Ouvrage singulier, remarquablement bien écrit (et traduit) décrivant l'expédition, menée en 1871, par 2 frères (so british jusqu'à la caricature) pour retrouver la trace de leur frère Simon, parti évangéliser les populations indiennes du Nord Ouest du continent nord-américain en compagnie d'un prédicateur fou.
Il y a d'une part Addington, l'ainé, ancien capitaine autoritaire, attiré par l'aspect aventureux de l'entreprise et d'autre part son frère Charles, peintre sympathique, fermement décidé à retrouver la trace de son frère jumeau Simon...
Expédition hétéroclite s'il est en est, car, aux deux frères précédemment cités, sont associés différents personnages. Certains sont secondaires : un journaliste, chargé de relater les exploits d'Addington, deux conducteurs de chariot transportant la masse de vivres (notamment de nourriture et de boissons fines, destinées à agrémenter l'expédition !).
Certains, par contre, vont jouer un rôle majeur dans le roman :
- Lucy STOVEALL, symbole emblématique de toutes les femmes de colons partis tenter leur chance dans ces territoires vierges, qui participe à cette expédition dans le but de retrouver les assassins de sa jeune soeur Madge,
- Custis STAW, vétéran de la guerre de Sécession, parti rejoindre Lucy pour la protéger et la convaincre de refaire sa vie avec lui,
- Jerry POTTS, un sang-mêlé, croisement d'un colon écossais et d'une indienne Blackfoot, guide indispensable de l'expédition dans ces contrées hostiles, et témoin impuissant de la disparition des populations autochtones...
Que dire de plus, sinon qu'après avoir réussi à passer le cap des cent premières pages, introduisant les principaux personnages du roman, et assimilé que l'auteur cède la parole, au fil du récit, aux différents protagonistes de cette traversée épique en territoire indien, vous allez être happés par ce récit passionnant, écrit avec beaucoup d'humour et décrivant de façon très réussie (parfois à la manière d'un peintre) les grandes étendues du Far (Nord) West.
Pour montrer la force de l'écriture de l'auteur, je me bornerai à citer quelques phrases de la page 438 de l'édition de poche « Ceux des Blackfoot que les croûtes blanches (de la variole) ne tuent pas, le whisky s'en charge.

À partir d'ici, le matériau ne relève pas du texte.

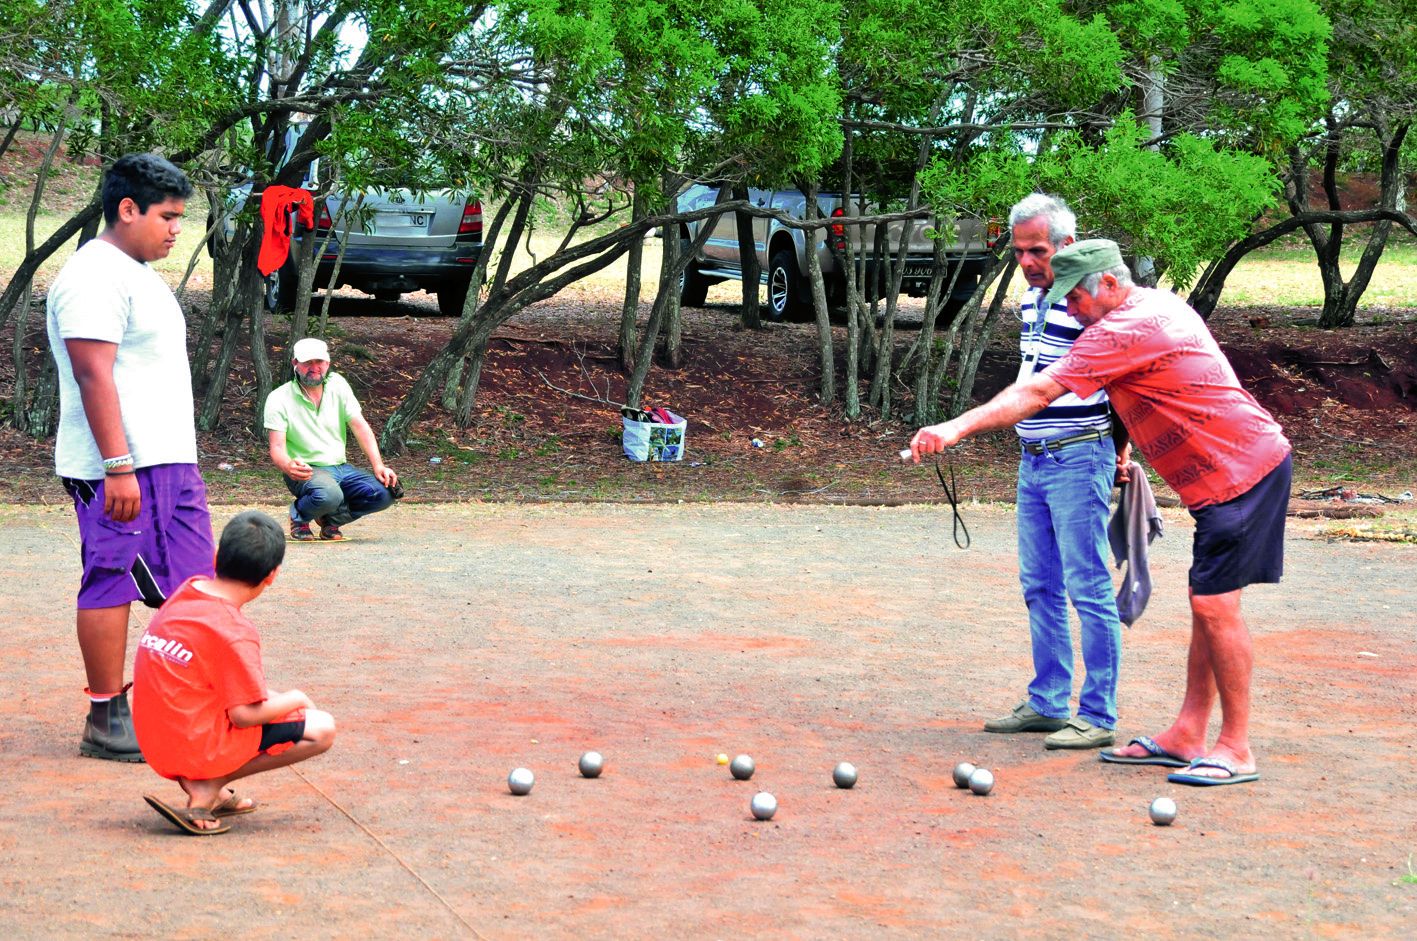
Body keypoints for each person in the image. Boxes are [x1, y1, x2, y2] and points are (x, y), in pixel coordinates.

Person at [911, 239, 1291, 787]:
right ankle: (1187, 733)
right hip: (1230, 475)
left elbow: (1039, 392)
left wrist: (954, 428)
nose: (1068, 312)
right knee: (1206, 605)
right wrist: (1119, 447)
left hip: (1242, 474)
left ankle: (1235, 747)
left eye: (1075, 300)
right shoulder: (1156, 305)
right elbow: (1140, 389)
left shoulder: (1120, 330)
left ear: (1110, 284)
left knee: (1214, 607)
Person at [47, 152, 215, 762]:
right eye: (168, 217)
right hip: (121, 466)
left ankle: (170, 704)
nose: (177, 229)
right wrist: (118, 467)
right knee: (111, 580)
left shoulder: (138, 273)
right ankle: (105, 715)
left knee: (197, 583)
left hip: (171, 460)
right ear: (127, 209)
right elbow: (94, 375)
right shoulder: (93, 276)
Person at [981, 194, 1128, 751]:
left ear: (1068, 246)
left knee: (1086, 586)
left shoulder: (1090, 300)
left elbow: (1125, 381)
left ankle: (1098, 714)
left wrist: (1118, 451)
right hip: (1034, 459)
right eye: (1018, 252)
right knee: (1039, 585)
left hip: (1078, 456)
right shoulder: (1030, 301)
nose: (1026, 262)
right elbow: (1030, 380)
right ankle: (1047, 702)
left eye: (1037, 250)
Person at [132, 511, 336, 834]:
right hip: (192, 746)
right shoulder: (234, 631)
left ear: (216, 558)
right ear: (272, 575)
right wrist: (298, 697)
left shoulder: (188, 590)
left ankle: (211, 783)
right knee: (322, 727)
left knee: (269, 699)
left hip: (154, 743)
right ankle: (210, 784)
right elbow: (243, 714)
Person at [263, 337, 399, 540]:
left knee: (386, 493)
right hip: (307, 469)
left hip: (340, 468)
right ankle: (299, 516)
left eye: (320, 362)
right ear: (295, 364)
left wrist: (379, 465)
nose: (314, 367)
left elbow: (360, 427)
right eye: (307, 362)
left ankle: (331, 521)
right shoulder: (278, 398)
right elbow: (276, 447)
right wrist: (288, 466)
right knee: (329, 494)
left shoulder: (338, 385)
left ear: (328, 363)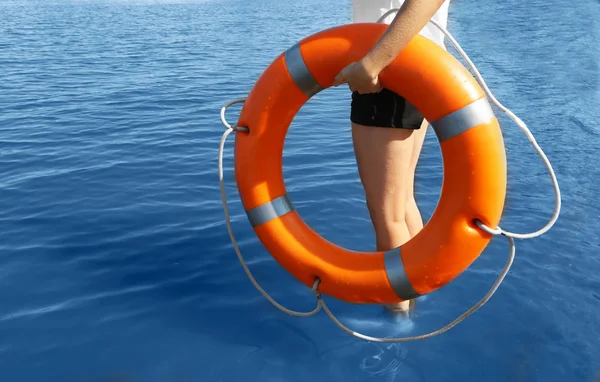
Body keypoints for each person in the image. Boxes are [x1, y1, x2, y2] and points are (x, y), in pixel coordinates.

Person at [333, 0, 451, 315]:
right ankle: (418, 302)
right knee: (401, 204)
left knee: (388, 216)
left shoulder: (381, 64)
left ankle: (398, 326)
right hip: (414, 64)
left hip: (387, 71)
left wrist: (373, 62)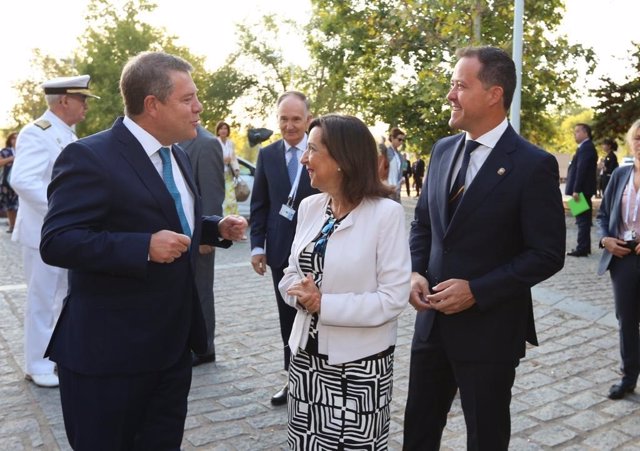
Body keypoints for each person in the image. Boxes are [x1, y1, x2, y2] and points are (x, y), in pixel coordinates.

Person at [39, 51, 247, 449]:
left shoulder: (179, 156)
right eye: (188, 99)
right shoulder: (89, 156)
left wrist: (213, 227)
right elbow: (58, 240)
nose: (199, 107)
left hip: (170, 354)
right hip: (108, 360)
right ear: (152, 104)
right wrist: (142, 248)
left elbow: (168, 220)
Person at [403, 46, 565, 451]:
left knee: (486, 437)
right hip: (431, 325)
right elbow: (423, 223)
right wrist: (415, 270)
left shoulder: (533, 165)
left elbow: (547, 253)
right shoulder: (442, 151)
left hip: (490, 331)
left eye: (460, 85)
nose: (449, 94)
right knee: (419, 429)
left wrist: (477, 289)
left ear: (494, 94)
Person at [279, 114, 410, 449]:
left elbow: (393, 298)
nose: (304, 159)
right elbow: (291, 272)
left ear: (341, 159)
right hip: (306, 360)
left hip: (360, 368)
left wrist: (325, 304)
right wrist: (299, 294)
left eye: (312, 150)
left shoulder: (386, 215)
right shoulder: (310, 207)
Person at [10, 75, 97, 388]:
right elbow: (22, 180)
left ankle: (56, 356)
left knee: (61, 297)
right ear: (64, 101)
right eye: (82, 99)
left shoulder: (65, 133)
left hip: (62, 233)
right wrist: (62, 211)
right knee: (43, 299)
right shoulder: (38, 132)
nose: (85, 105)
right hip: (42, 233)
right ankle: (37, 365)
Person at [249, 91, 319, 406]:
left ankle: (318, 379)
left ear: (307, 119)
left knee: (319, 315)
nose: (290, 126)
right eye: (283, 119)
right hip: (280, 250)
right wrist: (256, 247)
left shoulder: (322, 150)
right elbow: (260, 204)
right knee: (288, 318)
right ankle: (292, 380)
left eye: (295, 119)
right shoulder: (267, 154)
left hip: (319, 248)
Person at [597, 119, 640, 400]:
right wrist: (605, 239)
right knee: (626, 320)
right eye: (638, 138)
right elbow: (603, 216)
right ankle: (628, 377)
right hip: (622, 256)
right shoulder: (620, 174)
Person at [179, 124, 226, 366]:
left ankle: (204, 348)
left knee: (201, 290)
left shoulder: (206, 143)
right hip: (178, 236)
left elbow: (212, 191)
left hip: (199, 236)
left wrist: (207, 237)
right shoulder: (173, 140)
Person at [565, 123, 598, 257]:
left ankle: (582, 248)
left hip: (582, 191)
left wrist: (576, 190)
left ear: (585, 133)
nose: (575, 134)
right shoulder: (585, 147)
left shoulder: (586, 147)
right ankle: (585, 247)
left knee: (582, 221)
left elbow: (581, 169)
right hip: (582, 190)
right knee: (582, 220)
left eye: (577, 131)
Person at [216, 120, 241, 215]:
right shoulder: (214, 142)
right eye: (221, 128)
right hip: (218, 175)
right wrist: (222, 160)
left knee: (231, 200)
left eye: (225, 128)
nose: (223, 130)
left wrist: (237, 169)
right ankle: (221, 220)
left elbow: (234, 158)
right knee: (222, 200)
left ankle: (232, 219)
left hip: (229, 174)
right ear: (218, 131)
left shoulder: (230, 143)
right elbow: (212, 158)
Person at [0, 132, 18, 233]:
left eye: (17, 138)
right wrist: (11, 158)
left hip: (20, 181)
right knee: (9, 205)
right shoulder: (5, 151)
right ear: (10, 140)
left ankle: (18, 227)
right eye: (13, 138)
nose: (15, 140)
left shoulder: (24, 149)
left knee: (18, 205)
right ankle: (12, 226)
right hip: (6, 182)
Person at [386, 127, 405, 202]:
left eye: (403, 140)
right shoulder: (386, 152)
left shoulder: (399, 155)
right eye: (399, 139)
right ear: (392, 138)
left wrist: (401, 179)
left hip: (396, 188)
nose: (401, 142)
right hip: (388, 188)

En hiver, beaucoup tombent, ivres morts, et périssent gelés dans la neige. L'alcool les prive de tout sens commun, de sorte qu'ils ne distinguent plus le bien du mal. Les fils tuent les pères, les maris assassinent les femmes, les frères massacrent les frères. Le métis se rend compte de tout cela quand il n'a pas bu, mais c'est aussi la raison pour laquelle il boit. Il aime le soleil que le whisky met dans son ventre de même que le bonheur qu'il met dans sa tête. Quand il boit, il est grand, il sent ses jambes arquées se redresser et le propulser aussi haut que n'importe quel homme blanc »...
Pour ma part, je n'hésiterai pas à parler de chef d'oeuvre, conforté en cela par la remarquable préface d'Annie PROULX, un écrivain qui s'y connait en matière de grands espaces, puis qu'elle est l'auteure de «
Brokeback Mountain», sorti il y a quelques années, avec succès, au cinéma.